We are trying to come up with a solution for a chicken/egg situation.
We have multiple sources in a single password sync group (AD, EBS). The process is as follows:
The AD account is created with a birthright role when a new identity is onboarded.
The password is generated by SailPoint and the user is required to change it after first login.
After birthright provisioning happens, an EBS Request is made (when applicable), and this could be weeks after a user is onboarded and already has their AD account and they know that password.
SailPoint creates the EBS account with a password based on the Create Profile
SailPoint is taking that newly generated password from the EBS Account creation and syncs it to AD because it’s part of the Password Sync Group
The problem we are having is really with #5.
SailPoint doesn’t have a way to notify a user of a password it generates, so the user is either forced to reset their password (if SP randomly generated one), or we have to set a password to a known pattern so they can login the first time.
The user has already reset their AD password and now it’s either been reset to something no one knows and they can’t get in, or it’s set to a known pattern that is terrible security practice.
If their AD password is changed, this is also changing their Entra ID password and the user is not going to be able to login to SailPoint if they don’t know that password and they are going to have to follow a Forgot Password flow to even be able to manage their passwords in SailPoint
SailPoint has indicated that “This would be the expected behavior. When the password is assigned to the account as part of its creation, that is from a technical perspective a password change. There for, the rest of the sync group should pick it up.”.
Does anyone have any good ideas for how to have the password of an already existing account in a sync group to get to any new accounts in the same sync group?

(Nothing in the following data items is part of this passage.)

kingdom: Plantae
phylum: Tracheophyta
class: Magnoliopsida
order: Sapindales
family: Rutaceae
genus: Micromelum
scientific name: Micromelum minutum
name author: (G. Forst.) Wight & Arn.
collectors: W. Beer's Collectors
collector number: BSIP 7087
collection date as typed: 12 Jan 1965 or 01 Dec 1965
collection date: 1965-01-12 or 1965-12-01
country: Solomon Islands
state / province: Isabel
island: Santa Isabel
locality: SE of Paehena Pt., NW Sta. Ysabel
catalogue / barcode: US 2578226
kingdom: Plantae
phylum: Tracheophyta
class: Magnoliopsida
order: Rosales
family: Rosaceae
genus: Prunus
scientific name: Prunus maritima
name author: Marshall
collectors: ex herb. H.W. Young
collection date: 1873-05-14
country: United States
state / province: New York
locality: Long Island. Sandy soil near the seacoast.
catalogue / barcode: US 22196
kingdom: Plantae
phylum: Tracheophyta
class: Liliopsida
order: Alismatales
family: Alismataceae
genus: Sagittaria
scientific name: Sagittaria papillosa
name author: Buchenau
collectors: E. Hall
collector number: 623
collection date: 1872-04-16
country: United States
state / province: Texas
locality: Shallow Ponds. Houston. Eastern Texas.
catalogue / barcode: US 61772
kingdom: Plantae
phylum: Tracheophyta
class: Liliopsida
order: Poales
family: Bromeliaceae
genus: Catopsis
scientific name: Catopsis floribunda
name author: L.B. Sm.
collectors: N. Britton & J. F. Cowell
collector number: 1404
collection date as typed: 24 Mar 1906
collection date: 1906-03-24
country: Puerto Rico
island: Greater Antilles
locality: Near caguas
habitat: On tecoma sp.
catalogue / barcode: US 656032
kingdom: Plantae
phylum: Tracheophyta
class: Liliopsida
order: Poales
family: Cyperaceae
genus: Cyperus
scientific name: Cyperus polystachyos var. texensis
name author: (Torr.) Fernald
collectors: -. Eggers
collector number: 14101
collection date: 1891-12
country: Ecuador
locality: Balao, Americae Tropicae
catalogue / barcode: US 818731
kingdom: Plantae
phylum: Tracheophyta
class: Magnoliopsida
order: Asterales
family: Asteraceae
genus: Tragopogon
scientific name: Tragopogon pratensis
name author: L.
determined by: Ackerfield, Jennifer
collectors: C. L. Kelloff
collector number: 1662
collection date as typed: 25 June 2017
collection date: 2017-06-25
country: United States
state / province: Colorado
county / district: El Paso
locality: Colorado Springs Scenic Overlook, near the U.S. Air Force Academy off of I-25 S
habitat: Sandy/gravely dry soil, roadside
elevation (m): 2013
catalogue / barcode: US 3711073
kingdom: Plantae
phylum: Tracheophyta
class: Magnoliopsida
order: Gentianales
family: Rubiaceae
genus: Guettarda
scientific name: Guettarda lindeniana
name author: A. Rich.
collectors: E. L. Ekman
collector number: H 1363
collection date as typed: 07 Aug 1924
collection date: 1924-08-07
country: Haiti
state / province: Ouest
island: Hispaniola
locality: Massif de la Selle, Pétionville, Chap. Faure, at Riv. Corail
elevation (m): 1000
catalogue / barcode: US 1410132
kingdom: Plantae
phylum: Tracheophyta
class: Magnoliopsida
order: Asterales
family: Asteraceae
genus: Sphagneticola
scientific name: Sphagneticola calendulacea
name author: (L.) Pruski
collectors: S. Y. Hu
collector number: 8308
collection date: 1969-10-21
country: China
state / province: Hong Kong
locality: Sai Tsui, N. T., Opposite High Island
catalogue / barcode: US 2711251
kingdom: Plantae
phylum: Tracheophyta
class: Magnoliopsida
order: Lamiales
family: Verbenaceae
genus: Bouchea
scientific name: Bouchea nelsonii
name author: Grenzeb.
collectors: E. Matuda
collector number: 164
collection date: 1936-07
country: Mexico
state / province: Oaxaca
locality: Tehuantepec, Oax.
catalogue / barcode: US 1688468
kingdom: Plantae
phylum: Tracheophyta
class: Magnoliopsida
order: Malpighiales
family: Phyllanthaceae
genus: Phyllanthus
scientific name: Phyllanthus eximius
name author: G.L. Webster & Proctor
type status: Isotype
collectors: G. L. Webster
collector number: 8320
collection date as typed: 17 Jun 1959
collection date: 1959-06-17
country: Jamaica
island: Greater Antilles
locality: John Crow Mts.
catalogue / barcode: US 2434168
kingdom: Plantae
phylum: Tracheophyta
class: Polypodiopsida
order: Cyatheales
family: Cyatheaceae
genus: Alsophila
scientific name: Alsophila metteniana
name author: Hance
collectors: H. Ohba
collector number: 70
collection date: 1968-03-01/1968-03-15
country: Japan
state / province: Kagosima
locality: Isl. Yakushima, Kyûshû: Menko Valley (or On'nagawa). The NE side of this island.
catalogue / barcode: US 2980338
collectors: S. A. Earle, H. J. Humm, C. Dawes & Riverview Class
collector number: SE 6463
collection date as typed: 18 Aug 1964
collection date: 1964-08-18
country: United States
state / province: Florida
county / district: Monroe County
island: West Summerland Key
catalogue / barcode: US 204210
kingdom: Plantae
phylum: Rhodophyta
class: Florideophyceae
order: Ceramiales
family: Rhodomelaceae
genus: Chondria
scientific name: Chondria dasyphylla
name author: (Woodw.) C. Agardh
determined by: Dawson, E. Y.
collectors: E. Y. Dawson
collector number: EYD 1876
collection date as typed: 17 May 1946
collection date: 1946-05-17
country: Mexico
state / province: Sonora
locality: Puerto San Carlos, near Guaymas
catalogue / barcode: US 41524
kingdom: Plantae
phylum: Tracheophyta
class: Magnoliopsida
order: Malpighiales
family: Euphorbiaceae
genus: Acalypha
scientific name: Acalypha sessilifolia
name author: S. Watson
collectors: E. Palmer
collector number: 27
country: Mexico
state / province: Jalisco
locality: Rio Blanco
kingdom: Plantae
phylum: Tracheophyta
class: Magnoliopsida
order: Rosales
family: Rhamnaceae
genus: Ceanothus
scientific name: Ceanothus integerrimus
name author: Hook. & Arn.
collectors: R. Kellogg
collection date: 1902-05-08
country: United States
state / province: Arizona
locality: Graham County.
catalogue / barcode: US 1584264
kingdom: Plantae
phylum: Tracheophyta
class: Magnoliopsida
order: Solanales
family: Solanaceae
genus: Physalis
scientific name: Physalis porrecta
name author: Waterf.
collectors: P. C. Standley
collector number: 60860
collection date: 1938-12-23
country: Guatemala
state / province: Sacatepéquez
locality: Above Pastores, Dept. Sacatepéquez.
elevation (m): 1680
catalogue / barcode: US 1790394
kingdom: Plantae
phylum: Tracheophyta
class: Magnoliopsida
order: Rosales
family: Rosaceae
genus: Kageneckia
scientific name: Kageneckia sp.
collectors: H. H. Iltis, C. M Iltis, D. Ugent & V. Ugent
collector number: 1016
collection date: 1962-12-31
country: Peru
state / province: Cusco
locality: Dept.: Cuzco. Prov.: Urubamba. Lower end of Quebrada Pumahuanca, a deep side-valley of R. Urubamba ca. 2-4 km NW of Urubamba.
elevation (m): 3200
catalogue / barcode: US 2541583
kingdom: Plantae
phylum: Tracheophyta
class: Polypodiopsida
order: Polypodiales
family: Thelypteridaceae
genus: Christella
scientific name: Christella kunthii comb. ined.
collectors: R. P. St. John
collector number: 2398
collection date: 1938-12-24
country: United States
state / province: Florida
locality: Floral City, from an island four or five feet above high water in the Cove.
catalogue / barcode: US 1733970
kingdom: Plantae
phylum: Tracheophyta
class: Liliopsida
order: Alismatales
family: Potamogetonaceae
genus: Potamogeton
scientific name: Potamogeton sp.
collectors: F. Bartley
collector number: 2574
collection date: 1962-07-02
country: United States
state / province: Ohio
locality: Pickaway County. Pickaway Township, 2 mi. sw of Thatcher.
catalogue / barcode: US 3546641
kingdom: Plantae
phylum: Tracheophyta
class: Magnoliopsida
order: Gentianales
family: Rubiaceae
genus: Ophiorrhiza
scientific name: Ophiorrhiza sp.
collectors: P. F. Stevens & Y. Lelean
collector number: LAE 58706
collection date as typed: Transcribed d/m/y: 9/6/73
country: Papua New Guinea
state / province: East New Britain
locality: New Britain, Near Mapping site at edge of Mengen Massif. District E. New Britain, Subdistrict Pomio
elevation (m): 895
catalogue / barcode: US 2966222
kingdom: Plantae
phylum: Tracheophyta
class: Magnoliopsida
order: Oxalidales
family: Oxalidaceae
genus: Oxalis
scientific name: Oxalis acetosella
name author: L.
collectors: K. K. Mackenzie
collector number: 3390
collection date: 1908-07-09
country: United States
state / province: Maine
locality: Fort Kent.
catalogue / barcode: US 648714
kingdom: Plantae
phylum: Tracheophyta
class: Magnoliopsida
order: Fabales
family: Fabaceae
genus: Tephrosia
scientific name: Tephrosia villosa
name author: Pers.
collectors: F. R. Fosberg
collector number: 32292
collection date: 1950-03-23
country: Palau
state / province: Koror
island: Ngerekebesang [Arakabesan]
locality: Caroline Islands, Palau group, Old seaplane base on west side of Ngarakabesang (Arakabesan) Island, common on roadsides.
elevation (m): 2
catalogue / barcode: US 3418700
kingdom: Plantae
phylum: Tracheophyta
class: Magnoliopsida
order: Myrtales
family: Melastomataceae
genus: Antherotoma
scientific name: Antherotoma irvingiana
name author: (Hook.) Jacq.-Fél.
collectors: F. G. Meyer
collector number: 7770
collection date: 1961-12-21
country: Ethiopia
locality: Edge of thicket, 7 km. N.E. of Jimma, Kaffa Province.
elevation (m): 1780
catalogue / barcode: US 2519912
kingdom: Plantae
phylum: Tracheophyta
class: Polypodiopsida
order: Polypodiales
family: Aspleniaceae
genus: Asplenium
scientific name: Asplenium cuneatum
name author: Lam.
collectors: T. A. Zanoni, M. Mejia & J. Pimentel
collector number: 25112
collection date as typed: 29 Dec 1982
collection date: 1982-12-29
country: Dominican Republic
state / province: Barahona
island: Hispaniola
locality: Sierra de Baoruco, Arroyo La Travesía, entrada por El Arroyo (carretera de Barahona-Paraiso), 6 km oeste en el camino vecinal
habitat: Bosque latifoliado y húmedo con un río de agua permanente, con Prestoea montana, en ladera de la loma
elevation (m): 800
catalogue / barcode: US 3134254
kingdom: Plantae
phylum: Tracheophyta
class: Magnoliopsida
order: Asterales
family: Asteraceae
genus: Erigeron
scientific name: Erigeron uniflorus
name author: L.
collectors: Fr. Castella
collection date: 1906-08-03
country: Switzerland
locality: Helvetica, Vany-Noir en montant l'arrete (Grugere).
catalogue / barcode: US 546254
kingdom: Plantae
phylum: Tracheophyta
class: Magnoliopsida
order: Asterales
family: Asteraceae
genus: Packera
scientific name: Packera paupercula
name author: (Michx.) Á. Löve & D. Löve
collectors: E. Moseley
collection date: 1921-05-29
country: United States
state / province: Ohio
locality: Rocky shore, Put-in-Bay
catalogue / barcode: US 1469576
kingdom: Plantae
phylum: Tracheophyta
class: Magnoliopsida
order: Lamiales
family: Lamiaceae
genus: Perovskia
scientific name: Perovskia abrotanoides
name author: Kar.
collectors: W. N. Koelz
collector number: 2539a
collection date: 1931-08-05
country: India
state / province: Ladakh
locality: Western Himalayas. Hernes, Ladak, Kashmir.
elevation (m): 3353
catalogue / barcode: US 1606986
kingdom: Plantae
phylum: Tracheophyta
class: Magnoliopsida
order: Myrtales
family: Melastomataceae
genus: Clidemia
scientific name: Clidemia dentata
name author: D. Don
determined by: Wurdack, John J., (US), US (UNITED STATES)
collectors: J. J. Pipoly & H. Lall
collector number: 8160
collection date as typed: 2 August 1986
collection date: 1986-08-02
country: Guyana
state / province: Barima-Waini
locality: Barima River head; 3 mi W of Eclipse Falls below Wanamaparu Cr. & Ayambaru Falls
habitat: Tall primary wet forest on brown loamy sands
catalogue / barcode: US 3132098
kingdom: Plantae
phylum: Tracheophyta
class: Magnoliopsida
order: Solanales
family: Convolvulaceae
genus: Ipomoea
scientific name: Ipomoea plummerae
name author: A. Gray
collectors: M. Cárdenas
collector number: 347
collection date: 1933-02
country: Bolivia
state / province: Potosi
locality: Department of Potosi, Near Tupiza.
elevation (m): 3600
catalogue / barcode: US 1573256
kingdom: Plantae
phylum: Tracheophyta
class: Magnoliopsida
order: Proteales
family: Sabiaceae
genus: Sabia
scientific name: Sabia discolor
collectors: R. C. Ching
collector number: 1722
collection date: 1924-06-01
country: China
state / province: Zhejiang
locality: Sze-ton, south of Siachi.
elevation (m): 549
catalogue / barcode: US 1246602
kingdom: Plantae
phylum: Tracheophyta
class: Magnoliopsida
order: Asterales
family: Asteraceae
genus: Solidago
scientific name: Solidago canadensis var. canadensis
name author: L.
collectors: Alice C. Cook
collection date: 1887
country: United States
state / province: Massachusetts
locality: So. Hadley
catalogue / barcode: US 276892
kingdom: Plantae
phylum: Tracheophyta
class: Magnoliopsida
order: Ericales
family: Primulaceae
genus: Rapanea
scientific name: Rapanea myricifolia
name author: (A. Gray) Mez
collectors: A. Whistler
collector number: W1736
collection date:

The underlying design is that ISC does not store user passwords in an encrypted format which would be needed to be able to set it on an additional source in the sync group. This would be a security concern if an attacker was able to get to the ISC data and decrypt the passwords.
One approach to notifying the user would be to create a workflow triggered based on “Provisioning Completed” to “Send Email” as the action. Then you could inform the user to change their password which would sync to EBS. By having the user reset their own password, you wouldn’t have to communicate a temporary random password or a pattern.
Not sure if this would work but is it necessary to provide password while creating EBS account? what happens if you remove password from create profile and try creating EBS account without that?
This is an interesting idea, but I’m wondering if instead the user would have to follow the Forgot Password Flow in IdentityNow to essentially reset their password to a known password for the sync group?
The creation of the EBS account will cause their AD account password to be updated and they won’t be able to login to IdentityNow without knowing that new AD password.
This client is using Password Interceptor which will bring in the newly changed AD password to IdentityNow and sync it out to anything in that Password Sync group.
This client is also using SSO and not local passwords to login to IdentityNow.
Good idea! We just tried this, but unfortunately the EBS connector requires a password. If it is not included in the plan, the resulting user creation query throws a missing parameter SQL error.